Camp de migrants détruit à Ceuta: le ministre de l'Intérieur accuse "l'extrême droite, et désormais aussi à la droite" d'avoir appelé à "traquer les migrants"
Par Lorène Bienvenu
Le ministre espagnol de l'Intérieur Fernando Grande-Marlaska a appelé au calme à Ceuta, ce vendredi 28 août, après plusieurs incidents survenus jeudi dans l'enclave espagnole. Après l'arrivée clandestine de plusieurs dizaines de milliers de migrants, l'extrême droite exige leur retour immédiat.
Le ministre espagnol de l'Intérieur Fernando Grande-Marlaska a appelé au calme à Ceuta, ce vendredi 28 août, après plusieurs incidents survenus jeudi dans l'enclave espagnole. Après l'arrivée clandestine de plusieurs dizaines de milliers de migrants, l'extrême droite exige leur retour immédiat.
Des tentes de fortune et des affaires jetées à l'eau, d'autres incendiées, un drapeau aux couleurs de l'espagne flottant au vent... la situation à Ceuta s'enflamme depuis que 72.000 personnes ont traversé la frontière depuis le Maroc, bien que la majorité y soit retournée. Ce jeudi 27 août, des habitants de l'enclave nord-africaine ont détruit un camp de migrants sur la plage.
"J'appelle au calme et à la cessation de toute forme de violence, car (...) la violence n'est pas la solution pour résoudre un problème aussi complexe" que celui auquel est confronté le petit territoire espagnol de 18,5 km2, a déclaré le ministre espagnol de l'Intérieur, Fernando Grande-Marlaska, ce vendredi au Congrès à Madrid.
"Nul ne peut ni ne doit se faire justice soi-même"
Arrivés les 30 et 31 juillet de manière clandestine, il ne serait plus qu'environ 7.000 encore sur place. De nombreux mineurs ont été accueillis dans des centres d'hébergement. Quelques adultes aussi mais beaucoup restent à la rue et vivent dans des conditions très précaires où l'accès à l'eau et à de la nourriture est très difficile.
Face aux violences anti-migrants, le président du gouvernement local de Ceuta Juan Vivas a déclaré que "nul ne peut ni ne doit se faire justice soi-même". L'homme du Parti populaire de droite a rejeté "avec la plus grande fermeté l'usage de quelque forme de violence que ce soit", tout en estimant "légitimes et pleinement justifiées les manifestations" qui exigent le "retour à la normalité" de l'enclave.
Ces derniers jours, les incidents se sont multipliés lors des manifestations organisés par les habitants de Ceuta qui exigent le départ des migrants. Jeudi, un soldat a été blessé après qu'un véhicule militaire ait été attaqué à coups de pierres par un groupe de migrants. Plusieurs d'entre eux ont été arrêtés.

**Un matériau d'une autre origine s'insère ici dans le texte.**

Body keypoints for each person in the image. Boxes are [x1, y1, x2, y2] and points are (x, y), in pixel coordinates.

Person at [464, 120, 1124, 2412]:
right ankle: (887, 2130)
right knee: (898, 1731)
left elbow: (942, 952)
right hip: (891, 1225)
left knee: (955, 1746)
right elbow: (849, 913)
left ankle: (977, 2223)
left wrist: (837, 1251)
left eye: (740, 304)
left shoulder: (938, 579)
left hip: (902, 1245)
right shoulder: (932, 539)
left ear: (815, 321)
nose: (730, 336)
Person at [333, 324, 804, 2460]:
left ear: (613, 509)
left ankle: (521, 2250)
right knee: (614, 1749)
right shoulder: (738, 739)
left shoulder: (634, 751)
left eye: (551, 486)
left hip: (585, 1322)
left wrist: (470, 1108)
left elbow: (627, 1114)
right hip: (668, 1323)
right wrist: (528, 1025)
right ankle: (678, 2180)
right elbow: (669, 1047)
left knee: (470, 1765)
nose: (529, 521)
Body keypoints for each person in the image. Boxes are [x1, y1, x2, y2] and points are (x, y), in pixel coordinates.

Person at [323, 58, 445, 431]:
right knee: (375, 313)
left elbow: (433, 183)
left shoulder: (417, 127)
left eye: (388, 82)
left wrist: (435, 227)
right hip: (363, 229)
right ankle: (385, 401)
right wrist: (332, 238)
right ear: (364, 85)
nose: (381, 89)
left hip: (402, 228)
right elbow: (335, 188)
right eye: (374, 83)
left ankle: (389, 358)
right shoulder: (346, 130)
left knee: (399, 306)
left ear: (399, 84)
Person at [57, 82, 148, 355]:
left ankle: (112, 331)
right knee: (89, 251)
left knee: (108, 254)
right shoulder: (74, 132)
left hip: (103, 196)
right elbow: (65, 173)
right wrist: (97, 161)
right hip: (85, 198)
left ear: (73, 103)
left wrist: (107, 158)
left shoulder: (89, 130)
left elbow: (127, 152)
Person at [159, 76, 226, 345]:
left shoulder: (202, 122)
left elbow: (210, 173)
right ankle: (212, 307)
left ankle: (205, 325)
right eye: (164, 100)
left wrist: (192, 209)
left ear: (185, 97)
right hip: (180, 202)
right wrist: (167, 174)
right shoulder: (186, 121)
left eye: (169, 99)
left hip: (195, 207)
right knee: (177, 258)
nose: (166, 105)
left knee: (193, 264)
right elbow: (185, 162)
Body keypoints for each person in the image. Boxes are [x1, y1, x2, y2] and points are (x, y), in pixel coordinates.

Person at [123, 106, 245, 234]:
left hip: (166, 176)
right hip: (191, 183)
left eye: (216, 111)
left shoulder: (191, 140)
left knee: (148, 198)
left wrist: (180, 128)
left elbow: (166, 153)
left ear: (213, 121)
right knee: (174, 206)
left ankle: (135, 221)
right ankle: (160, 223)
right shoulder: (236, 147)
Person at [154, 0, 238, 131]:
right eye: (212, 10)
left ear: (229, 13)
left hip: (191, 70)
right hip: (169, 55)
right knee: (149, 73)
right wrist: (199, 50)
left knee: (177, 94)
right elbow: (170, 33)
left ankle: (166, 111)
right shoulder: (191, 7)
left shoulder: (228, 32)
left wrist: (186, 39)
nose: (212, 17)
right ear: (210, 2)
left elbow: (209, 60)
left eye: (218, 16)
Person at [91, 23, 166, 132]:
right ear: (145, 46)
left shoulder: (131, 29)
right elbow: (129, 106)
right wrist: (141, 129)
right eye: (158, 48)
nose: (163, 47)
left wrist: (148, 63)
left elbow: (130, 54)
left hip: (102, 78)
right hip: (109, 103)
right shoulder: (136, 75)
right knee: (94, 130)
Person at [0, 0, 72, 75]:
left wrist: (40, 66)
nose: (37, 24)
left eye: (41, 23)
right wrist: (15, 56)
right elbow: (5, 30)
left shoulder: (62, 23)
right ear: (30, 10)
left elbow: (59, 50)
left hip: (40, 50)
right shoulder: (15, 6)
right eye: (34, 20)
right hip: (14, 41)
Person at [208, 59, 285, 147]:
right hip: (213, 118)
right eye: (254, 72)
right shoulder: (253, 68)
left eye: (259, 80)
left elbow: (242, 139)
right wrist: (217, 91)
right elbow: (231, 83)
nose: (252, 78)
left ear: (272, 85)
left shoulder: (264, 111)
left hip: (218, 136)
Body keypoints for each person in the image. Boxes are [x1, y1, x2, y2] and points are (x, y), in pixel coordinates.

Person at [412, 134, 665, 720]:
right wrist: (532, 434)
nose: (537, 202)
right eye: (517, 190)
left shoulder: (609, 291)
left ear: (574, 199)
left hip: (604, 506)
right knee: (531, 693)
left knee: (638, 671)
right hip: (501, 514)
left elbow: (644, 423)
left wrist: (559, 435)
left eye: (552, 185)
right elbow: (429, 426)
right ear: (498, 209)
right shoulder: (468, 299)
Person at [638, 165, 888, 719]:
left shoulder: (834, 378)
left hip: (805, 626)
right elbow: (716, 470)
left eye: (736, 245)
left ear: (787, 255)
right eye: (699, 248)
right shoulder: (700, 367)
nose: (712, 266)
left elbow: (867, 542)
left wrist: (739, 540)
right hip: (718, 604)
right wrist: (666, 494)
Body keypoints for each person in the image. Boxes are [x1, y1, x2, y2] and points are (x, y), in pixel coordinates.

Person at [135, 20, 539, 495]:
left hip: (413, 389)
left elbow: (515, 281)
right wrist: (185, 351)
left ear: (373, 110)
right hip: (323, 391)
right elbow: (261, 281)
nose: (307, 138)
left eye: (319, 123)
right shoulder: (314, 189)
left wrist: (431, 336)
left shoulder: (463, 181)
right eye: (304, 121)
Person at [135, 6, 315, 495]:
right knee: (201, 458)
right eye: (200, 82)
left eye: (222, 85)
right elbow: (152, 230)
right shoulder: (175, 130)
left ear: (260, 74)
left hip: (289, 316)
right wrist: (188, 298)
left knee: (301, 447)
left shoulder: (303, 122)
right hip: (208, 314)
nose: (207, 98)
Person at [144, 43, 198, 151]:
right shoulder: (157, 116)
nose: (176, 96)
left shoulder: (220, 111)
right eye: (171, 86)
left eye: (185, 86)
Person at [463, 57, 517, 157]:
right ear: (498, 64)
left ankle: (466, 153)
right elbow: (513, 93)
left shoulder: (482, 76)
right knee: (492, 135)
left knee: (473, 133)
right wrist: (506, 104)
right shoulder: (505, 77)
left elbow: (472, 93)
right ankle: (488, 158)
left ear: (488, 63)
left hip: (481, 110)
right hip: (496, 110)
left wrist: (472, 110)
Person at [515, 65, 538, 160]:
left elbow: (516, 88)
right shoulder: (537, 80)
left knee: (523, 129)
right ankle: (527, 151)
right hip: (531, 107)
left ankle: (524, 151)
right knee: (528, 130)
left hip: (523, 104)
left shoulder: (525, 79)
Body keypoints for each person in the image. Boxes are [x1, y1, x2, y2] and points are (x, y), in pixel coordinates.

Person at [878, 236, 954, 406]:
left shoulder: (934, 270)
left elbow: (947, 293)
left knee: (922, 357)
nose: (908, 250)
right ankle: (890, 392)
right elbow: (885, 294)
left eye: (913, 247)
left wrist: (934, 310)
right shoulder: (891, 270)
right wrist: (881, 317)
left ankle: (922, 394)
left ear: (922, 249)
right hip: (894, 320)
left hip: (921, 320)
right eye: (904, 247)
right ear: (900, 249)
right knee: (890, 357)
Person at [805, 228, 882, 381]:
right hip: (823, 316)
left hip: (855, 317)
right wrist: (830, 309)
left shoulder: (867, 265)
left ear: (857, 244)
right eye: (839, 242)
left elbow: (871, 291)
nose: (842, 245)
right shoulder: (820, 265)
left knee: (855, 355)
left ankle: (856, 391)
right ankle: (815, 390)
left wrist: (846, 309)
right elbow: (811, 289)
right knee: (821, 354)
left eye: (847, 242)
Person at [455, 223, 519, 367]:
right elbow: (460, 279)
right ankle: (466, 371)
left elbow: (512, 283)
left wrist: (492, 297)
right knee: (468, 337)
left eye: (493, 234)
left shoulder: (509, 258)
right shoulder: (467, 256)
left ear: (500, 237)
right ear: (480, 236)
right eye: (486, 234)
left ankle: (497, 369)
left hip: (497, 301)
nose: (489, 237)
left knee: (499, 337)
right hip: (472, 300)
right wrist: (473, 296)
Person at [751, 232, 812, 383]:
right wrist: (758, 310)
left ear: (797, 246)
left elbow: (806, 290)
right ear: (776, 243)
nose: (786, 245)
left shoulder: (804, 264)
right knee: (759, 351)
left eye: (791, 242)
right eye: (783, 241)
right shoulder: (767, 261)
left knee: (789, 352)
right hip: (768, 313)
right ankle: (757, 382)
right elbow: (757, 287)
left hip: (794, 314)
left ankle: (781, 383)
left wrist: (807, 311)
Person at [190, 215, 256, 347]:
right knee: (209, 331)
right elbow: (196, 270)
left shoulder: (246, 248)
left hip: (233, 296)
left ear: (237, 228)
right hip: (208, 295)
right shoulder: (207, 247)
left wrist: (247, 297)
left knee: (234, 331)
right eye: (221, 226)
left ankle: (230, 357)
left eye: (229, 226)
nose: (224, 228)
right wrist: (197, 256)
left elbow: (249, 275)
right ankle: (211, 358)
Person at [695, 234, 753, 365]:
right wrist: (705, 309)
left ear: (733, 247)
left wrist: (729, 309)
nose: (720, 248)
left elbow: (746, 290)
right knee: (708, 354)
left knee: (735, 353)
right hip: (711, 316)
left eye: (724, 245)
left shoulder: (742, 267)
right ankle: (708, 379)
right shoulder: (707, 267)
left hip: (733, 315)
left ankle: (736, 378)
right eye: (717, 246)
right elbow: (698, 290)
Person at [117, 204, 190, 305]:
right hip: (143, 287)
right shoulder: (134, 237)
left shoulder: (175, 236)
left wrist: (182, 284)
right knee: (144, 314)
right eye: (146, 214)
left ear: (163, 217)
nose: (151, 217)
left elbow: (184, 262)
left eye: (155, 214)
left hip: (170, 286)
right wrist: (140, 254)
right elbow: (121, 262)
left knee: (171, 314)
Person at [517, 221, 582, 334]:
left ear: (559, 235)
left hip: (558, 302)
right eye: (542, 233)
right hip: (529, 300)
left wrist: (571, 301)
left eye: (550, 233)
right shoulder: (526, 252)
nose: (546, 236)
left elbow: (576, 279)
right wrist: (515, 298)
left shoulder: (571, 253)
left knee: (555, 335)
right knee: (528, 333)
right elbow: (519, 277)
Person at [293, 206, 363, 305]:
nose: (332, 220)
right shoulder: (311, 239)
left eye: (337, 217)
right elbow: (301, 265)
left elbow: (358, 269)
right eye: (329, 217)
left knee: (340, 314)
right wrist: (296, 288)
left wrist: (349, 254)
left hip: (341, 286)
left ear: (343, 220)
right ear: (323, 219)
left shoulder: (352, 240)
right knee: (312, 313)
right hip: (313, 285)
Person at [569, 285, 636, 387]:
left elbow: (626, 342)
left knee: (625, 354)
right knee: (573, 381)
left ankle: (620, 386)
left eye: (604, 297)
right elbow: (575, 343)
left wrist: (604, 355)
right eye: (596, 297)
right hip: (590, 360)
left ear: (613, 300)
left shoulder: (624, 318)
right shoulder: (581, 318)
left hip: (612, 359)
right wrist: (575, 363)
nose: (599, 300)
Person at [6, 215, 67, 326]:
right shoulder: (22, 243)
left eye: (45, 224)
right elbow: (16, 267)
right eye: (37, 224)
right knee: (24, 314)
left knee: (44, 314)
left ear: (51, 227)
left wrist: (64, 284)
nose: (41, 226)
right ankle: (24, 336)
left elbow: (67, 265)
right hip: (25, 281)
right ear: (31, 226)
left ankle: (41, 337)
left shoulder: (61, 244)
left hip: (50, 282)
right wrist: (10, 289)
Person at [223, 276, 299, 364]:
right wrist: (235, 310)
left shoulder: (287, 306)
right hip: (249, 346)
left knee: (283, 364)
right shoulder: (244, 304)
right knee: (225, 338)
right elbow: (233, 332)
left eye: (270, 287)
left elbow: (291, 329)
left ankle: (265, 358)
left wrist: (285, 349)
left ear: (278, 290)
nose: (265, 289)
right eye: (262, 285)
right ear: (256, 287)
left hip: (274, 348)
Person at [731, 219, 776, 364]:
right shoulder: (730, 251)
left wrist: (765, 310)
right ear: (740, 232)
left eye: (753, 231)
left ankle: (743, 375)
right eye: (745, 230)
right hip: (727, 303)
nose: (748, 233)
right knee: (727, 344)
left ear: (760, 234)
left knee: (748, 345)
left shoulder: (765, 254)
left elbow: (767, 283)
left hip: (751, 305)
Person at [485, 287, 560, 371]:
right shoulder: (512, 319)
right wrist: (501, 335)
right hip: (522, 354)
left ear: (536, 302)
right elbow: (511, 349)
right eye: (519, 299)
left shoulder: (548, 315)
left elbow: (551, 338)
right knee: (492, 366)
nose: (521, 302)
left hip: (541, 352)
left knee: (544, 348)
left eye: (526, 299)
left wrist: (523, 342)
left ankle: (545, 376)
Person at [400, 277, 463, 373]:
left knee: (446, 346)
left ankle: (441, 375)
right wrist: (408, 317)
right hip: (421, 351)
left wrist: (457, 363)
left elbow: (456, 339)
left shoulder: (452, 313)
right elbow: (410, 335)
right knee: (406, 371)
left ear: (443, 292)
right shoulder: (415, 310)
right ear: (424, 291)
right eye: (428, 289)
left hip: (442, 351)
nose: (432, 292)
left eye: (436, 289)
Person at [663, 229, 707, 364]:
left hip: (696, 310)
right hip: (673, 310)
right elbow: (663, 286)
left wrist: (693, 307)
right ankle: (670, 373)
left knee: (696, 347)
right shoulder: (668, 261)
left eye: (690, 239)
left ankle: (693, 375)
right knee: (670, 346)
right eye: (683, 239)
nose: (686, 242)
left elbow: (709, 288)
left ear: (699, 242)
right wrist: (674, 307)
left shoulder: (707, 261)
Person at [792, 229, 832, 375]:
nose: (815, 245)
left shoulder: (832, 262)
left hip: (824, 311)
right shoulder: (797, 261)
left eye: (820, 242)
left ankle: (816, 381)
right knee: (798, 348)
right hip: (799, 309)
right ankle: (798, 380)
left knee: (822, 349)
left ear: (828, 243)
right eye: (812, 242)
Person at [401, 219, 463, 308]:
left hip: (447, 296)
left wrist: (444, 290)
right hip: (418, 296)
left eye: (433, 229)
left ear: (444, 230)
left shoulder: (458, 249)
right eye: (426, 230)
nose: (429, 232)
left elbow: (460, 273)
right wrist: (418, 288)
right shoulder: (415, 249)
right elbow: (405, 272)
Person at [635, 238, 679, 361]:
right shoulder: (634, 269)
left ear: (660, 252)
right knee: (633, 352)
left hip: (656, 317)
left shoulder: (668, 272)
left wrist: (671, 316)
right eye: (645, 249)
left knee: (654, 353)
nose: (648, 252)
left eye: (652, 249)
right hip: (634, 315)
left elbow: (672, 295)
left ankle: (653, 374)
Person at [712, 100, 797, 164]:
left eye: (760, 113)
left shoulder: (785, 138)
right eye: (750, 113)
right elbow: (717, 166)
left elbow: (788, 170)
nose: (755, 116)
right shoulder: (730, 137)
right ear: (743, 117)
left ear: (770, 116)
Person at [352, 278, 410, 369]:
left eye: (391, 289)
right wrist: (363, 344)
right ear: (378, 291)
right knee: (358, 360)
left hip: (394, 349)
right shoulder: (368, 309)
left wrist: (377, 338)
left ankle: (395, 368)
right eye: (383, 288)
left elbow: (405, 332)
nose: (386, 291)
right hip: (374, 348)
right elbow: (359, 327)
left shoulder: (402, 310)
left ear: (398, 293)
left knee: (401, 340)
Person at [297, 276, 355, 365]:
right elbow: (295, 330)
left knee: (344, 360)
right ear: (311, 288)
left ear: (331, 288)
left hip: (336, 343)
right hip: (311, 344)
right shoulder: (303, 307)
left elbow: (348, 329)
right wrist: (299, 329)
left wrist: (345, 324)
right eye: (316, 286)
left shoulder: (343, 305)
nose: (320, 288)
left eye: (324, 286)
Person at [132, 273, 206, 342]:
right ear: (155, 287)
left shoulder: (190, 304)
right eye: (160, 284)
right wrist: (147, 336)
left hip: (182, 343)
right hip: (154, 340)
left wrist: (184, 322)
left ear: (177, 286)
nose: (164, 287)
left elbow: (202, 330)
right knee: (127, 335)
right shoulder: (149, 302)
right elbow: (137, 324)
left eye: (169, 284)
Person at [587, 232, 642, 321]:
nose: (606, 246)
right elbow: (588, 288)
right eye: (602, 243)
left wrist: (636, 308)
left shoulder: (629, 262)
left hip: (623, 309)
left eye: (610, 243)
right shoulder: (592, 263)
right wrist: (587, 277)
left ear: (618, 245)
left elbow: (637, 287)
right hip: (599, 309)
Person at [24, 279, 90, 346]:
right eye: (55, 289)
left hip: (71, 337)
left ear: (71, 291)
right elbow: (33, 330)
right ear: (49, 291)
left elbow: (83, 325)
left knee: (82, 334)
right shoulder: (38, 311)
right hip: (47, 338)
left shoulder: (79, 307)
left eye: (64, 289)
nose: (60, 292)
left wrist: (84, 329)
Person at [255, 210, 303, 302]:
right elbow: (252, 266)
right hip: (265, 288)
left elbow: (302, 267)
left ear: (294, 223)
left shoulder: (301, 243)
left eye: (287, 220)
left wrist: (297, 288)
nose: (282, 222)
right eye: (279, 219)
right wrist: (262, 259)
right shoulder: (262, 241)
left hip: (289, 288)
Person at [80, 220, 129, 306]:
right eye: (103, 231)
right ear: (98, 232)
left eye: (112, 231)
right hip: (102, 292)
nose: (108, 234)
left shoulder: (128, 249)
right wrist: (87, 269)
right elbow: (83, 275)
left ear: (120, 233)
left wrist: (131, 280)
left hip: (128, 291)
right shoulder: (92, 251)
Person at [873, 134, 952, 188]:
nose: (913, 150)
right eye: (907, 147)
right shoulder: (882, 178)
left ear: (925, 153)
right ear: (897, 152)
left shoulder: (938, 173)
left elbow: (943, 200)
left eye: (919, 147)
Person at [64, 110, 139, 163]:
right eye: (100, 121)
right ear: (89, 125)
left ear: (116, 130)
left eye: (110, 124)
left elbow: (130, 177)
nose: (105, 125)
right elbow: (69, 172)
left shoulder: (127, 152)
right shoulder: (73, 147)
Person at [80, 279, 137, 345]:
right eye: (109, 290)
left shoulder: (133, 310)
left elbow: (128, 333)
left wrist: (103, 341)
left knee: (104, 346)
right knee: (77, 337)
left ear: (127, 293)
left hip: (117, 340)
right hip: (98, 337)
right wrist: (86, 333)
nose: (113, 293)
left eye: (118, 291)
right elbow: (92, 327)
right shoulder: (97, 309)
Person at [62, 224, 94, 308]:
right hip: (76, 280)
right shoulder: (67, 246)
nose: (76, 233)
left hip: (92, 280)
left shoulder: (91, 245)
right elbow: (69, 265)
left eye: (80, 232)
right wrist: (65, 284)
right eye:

Les partis de droite et d'extrême droite exigent leur renvoi immédiat
Depuis leur arrivée en Espagne, les partis de droite et d'extrême droite exigent le renvoi immédiat de tous les migrants au Maroc. Le gouvernement a déclaré qu'il devait d'abord les identifier un par un pour déterminer s'ils ont droit à l'asile ou peuvent être renvoyés.
Devant les députés, Fernando Grande-Marlaska a par ailleurs fustigé l'extrême droite et la droite, les accusant de diffuser de fausses informations, "de chercher à tirer profit politiquement de la situation ou, pire encore, d'inciter à la haine et à la confrontation entre personnes dans les rues de Ceuta".
Selon l’agence de presse EFE, le ministre de l'Intérieur a notament reproché à ces partis de diffuser des récits présentant les migrants comme des "envahisseurs" ou des "délinquants", d'appeler à "chasser les migrants", et même de proposer de déporter des personnes hospitalisées.
Le parti d'extrême droite Vox, très virulent, réclame la militarisation de la frontière et la suspension de l'accord entre l'Union européenne et le Maroc. Le parti a aussi déclaré soutenir un rassemblement d’ampleur qui est annoncé pour mercredi prochain dans toute l’Espagne.
"Tout cela est totalement incompatible avec les principes démocratiques et le respect de la dignité humaine, a tenu à rappeler Fernando Grande-Marlaska. Nous parlons de personnes : d'hommes, de femmes, mais aussi d'enfants, d'adolescents et d'adolescentes en détresse, qui doivent être traités avec humanité, respect et toute la protection prévue par la loi."